As Flash/Green Lantern crossovers go, this one is a bit on the ho-hum side. In short, Zoom lures the the Flash and GL to the future as they seek help in stopping an orange-polka dot-runaway unicorn that’s tearing things up in Central City. No, I did not make that up… writer Cary Bates did. Zoom’s plan is to have GL steal something for him in the future in return for his returning with the Flash to 1973 to help him catch the orange-polka dot-runaway unicorn. I can’t begin to tell you how silly it feels to even type that let alone comment on it. It does seem to be an awfully juvenile story even by the Silver Age standards that Bates is trying to evoke. It feels more suited to a My Little Pony book, and I might be doing My Little Pony a disservice there.
It’s not surprising that the story isn’t all that interesting. What is surprising is that the most interesting thing in the book is an ad. An ad for the DC COMICMOBLIE. If I may, I will let the ad copy speak for itself:
“Here comes the comics-man! Have you ever had trouble finding a store that carries DC Comics magazines? Have you ever had a hard time locating a particular issue that just didn’t seem to go on sale anywhere? Then it’s time you heard about DC’s latest and greatest project the COMICMOBILE!
Over the past two years, DC’s Vive-President and Production Manager, Sol Harrison, has received hundreds of letters from readers who have difficulty in locating the DC line of comics. One answer to the problem appeared to be subscriptions, and all DC mags began carrying the proper form offering fifteen issues for $3.00. Realizing that few readers could afford to subscribe to all the titles they collect at once, Mr. Harrison developed the totally unique concept of the COMICMOBILE with the blessing of Carmine Infantino, the publisher of DC, and it was all systems go!
Picture, if you well, a brightly decorated van, covered with all the heroes and heroines comprising the DC line of super stars. With a blaring ‘Here Comes the Comics-Man!’ wrapped around the Supervan, and the covers of the latest issues filling the windows, the project that in jest had been known as Solly’s Folly around the office, began taking our comic magazines right to the neighborhood streets and appears to be a stunning success.

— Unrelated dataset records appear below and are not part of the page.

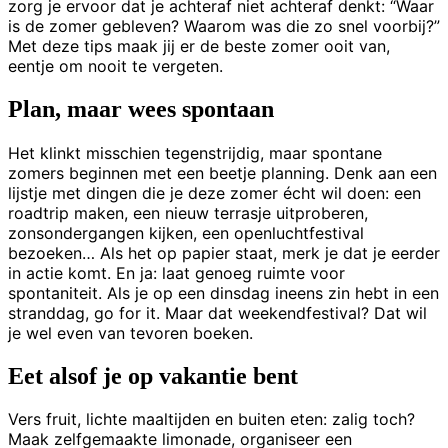
zorg je ervoor dat je achteraf niet achteraf denkt: “Waar
is de zomer gebleven? Waarom was die zo snel voorbij?”
Met deze tips maak jij er de beste zomer ooit van,
eentje om nooit te vergeten.
Plan, maar wees spontaan
Het klinkt misschien tegenstrijdig, maar spontane
zomers beginnen met een beetje planning. Denk aan een
lijstje met dingen die je deze zomer écht wil doen: een
roadtrip maken, een nieuw terrasje uitproberen,
zonsondergangen kijken, een openluchtfestival
bezoeken… Als het op papier staat, merk je dat je eerder
in actie komt. En ja: laat genoeg ruimte voor
spontaniteit. Als je op een dinsdag ineens zin hebt in een
stranddag, go for it. Maar dat weekendfestival? Dat wil
je wel even van tevoren boeken.
Eet alsof je op vakantie bent
Vers fruit, lichte maaltijden en buiten eten: zalig toch?
Maak zelfgemaakte limonade, organiseer een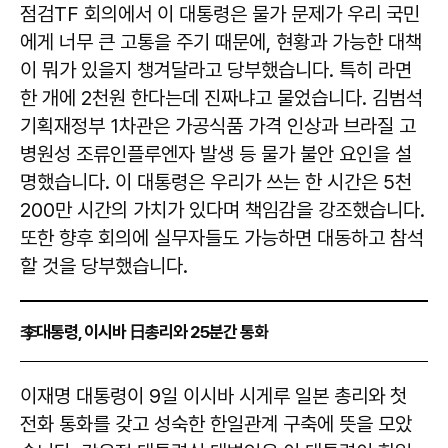
점검TF 회의에서 이 대통령은 물가 문제가 우리 국민
에게 너무 큰 고통을 주기 때문에, 현황과 가능한 대책
이 뭐가 있을지 챙겨달라고 당부했습니다. 특히 라면
한 개에 2천원 한다는데 진짜냐고 물었습니다. 김범석
기획재정부 1차관은 가공식품 가격 인상과 브라질 고
병원성 조류인플루엔자 발생 등 물가 불안 요인을 설
명했습니다. 이 대통령은 우리가 쓰는 한 시간은 5천
200만 시간의 가치가 있다며 책임감을 강조했습니다.
또한 향후 회의에 실무자들도 가능하면 대동하고 참석
할 것을 당부했습니다.
李대통령, 이시바 日총리와 25분간 통화
이재명 대통령이 9일 이시바 시게루 일본 총리와 첫
전화 통화를 갖고 성숙한 한일관계 구축에 뜻을 모았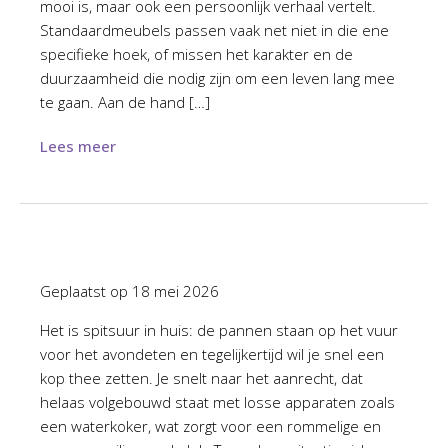
mooi is, maar ook een persoonlijk verhaal vertelt.
Standaardmeubels passen vaak net niet in die ene
specifieke hoek, of missen het karakter en de
duurzaamheid die nodig zijn om een leven lang mee
te gaan. Aan de hand […]
Lees meer
Geplaatst op
18 mei 2026
Het is spitsuur in huis: de pannen staan op het vuur
voor het avondeten en tegelijkertijd wil je snel een
kop thee zetten. Je snelt naar het aanrecht, dat
helaas volgebouwd staat met losse apparaten zoals
een waterkoker, wat zorgt voor een rommelige en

Test sites were carefully chosen in the Long Island and New Jersey areas where comics are not distributed. Could comics be brought to the people the way ice cream is? The answer is yes! Readers from three to ninety-three kept coming back to the COMICMOBILE for their favorite DC magazines, every one from Action to Young Romance, every character from Atom to Zatanna.
Inside, the van is decorated with posters of Batman, Robin, Superman and Plop!, the number one selling comic so far in the COMICMOBILE’S journeys. Original artwork and pictures of Superman line the interior along with giant buttons proclaiming ‘Shazam is Coming’!

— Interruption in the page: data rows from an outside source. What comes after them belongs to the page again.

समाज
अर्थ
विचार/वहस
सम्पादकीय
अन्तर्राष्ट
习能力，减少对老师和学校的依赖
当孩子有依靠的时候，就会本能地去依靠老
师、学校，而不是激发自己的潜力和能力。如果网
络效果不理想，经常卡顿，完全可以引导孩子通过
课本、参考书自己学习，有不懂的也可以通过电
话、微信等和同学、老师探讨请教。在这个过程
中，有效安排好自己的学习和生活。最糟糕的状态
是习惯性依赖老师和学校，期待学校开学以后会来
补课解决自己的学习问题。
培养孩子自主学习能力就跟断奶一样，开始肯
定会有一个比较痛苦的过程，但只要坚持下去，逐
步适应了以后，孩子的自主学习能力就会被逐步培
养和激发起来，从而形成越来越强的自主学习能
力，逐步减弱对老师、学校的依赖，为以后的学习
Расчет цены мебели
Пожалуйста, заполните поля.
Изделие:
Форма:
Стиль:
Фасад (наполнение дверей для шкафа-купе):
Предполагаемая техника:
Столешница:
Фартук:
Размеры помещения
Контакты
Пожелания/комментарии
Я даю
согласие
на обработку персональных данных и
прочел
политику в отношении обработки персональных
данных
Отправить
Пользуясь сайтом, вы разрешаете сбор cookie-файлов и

While stopping at day camps, parks, beaches and the New York Giants summer trying camp, the COMICMOBILE has run Superman cartoons to entertain its customers in between purchases of comics, T-shirts pennants, and souvenirs from the Amazing World of Superman in Metropolis, Illinois.

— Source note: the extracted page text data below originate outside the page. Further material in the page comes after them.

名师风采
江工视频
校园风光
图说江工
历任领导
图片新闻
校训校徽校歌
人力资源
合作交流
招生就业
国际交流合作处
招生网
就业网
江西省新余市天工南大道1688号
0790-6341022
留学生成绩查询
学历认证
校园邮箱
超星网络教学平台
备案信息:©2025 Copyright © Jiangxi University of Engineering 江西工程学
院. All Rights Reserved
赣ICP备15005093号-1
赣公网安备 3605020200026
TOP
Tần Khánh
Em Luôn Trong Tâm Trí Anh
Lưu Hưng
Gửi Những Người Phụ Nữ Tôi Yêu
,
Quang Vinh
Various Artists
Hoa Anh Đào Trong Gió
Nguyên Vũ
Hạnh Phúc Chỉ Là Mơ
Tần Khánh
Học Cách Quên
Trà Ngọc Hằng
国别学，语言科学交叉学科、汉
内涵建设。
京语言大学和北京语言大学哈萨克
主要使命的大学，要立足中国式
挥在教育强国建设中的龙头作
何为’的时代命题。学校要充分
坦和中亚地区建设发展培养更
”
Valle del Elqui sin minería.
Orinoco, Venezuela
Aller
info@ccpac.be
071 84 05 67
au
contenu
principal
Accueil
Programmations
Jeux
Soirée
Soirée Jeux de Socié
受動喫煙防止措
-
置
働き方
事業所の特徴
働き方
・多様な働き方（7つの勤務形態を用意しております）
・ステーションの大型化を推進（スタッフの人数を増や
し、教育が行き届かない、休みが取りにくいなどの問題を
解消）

Messrs. Harrison and Infantino may well revolutionize comic magazine distribution with their possible plans of beginning a fleet of COMICMOBILES around the country. Not only can we at DC tell which of our mags the readers are buying, but we can also see just who is reading them and get direct feedback from these fans. Our ultimate goal is to make sure that every adult and child who wants comic magazines can find them. Yet, while we send our COMICMOBILES to a few cities we want to help our readers everywhere who have trouble finding our comics. If your area is not getting comic books or if you can’t locate the titles you want, send a letter describing the trouble spot to: The DC COMICMOBILE c/o Sol Harrison, National Periodical Publications , 75 Rockefeller Plaza, New York, New York 1oo19.
Meanwhile, keep your ears open for a ringing bell and the words ‘Faster than a speeding bullet’… echoing down your street. The DC COMICMOBILE may be coming to your neighborhood next!”
Told you the ad was interesting, didn’t I? With the benefit of hindsight, I think I can unequivocally state that this just may have been the dumbest idea in the history of comics.
Wait! Is that a ringing bell echoing down my street!?